Exercise tasks —
1. In the USERRA article, can you condense the paragraph beginning "In October 1994, Congress passed" into a short bulleted list that keeps its main facts?
2. According to the USERRA article, on what date was the Petition for Permission to Appeal filed in the Rogers case?

Provided passage —
*** Begin section ***

In recent months America has experienced our nation’s largest military call-up in over a decade. As military deployments end and service members return home, they and their employers alike are confronted with questions that accompany these returns.

In October 1994, Congress passed the Uniformed Services Employment and Reemployment Rights Act (USERRA), Chapter 43 of Title 38, U. S. Code. USERRA prohibits employment discrimination based on military service, articulates the rights, benefits and protections afforded to service members while on military leave and upon return from military leave, and governs the reemployment of service members upon completion of military service. USERRA also provides its own enforcement procedures to ensure compliance.

This article offers an overview of USERRA with helpful tables to assist our service members. It should be noted that some states have enacted laws providing more generous treatment to service members than are mandated under USERRA.

USERRA: Navigating Uncharted Legal WatersUSERRA: Navigating Uncharted Legal Waters

Since the Veteran’s Reemployment Rights Act (VRR) was replaced by USERRA, few courts have decided cases using USERRA. USERRA case decisions seem to be commonly relying on VRR rulings and legislative intent. There are, however, some cases that help navigate USERRA’s uncharted legal waters. Lapine v. Wellesley, 304 F.3d 90 (1st Cir. 2002) offers an analysis of legislative intent and Rogers v. City of San Antonio, Texas, 211 F.Supp.2d 829 (W.D. Tex. 2002) reviews VRR case history and current application of USERRA.

Using an abundance of caution, the court in Rogers, supra on March 24, 2003 issued an Order Granting Motion for Certification Under 28 U.S.C. § 1292(b), 2003 WL 1571550 (W.D. Tex.) allowing the parties to appeal two specific items to the Fifth Circuit Court of Appeals, before proceeding further. On May 2, 2003, the Petition for Permission to Appeal was filed. As of the printing of this article, the application of USERRA by the courts seems to remain unclear.


Employee—Service Members

The terms of USERRA are broad, applying to anyone in the uniformed services, whether voluntary or involuntary, who was employed in any non-temporary position even for only one day prior to being called up.

*** End section ***

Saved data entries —

*** Begin section ***

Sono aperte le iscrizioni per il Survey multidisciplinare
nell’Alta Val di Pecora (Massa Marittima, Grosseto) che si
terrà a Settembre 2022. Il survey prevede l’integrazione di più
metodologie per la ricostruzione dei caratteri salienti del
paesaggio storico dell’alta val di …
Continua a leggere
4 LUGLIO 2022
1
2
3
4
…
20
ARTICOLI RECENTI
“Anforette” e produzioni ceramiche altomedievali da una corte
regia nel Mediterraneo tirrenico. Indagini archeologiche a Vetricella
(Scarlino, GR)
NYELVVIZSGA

*** End section ***
*** Begin section ***

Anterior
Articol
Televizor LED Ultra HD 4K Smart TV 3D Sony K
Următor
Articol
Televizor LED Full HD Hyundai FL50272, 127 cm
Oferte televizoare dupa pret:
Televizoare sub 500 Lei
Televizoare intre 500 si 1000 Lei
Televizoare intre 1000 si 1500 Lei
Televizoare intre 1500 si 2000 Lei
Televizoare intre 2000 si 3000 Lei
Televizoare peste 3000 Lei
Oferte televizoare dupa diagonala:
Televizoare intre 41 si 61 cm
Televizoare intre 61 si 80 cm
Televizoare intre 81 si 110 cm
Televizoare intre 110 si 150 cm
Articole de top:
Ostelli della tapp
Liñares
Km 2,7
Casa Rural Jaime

*** End section ***
*** Begin section ***

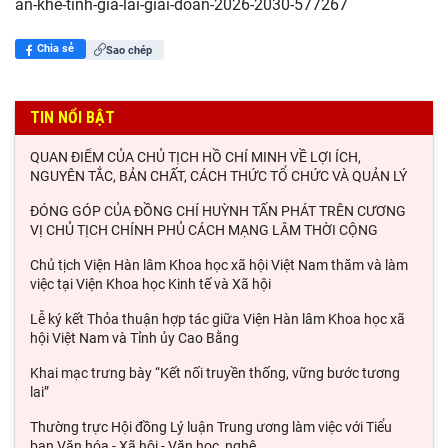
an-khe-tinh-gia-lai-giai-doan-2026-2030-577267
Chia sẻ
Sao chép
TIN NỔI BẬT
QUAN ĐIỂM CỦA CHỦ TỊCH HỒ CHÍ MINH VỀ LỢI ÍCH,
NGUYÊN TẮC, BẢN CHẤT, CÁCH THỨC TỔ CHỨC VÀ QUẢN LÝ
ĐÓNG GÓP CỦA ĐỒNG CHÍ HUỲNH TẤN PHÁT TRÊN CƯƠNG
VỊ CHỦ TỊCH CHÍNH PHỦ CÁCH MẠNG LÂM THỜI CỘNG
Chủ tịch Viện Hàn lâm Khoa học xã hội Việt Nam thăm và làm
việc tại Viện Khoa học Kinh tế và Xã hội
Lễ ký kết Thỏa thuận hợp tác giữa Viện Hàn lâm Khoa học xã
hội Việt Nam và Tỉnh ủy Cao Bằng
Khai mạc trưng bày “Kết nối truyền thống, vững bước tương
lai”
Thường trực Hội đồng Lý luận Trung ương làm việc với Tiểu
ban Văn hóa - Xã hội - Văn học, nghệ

*** End section ***

Results —
1.
- Congress passed the Uniformed Services Employment and Reemployment Rights Act (USERRA), Chapter 43 of Title 38, U.S. Code, in October 1994.
- It prohibits employment discrimination based on military service.
- It sets out the rights, benefits and protections for service members during military leave and after returning from it.
- It governs the reemployment of service members once their military service is complete.
- It includes its own enforcement procedures to ensure compliance.

2. May 2, 2003.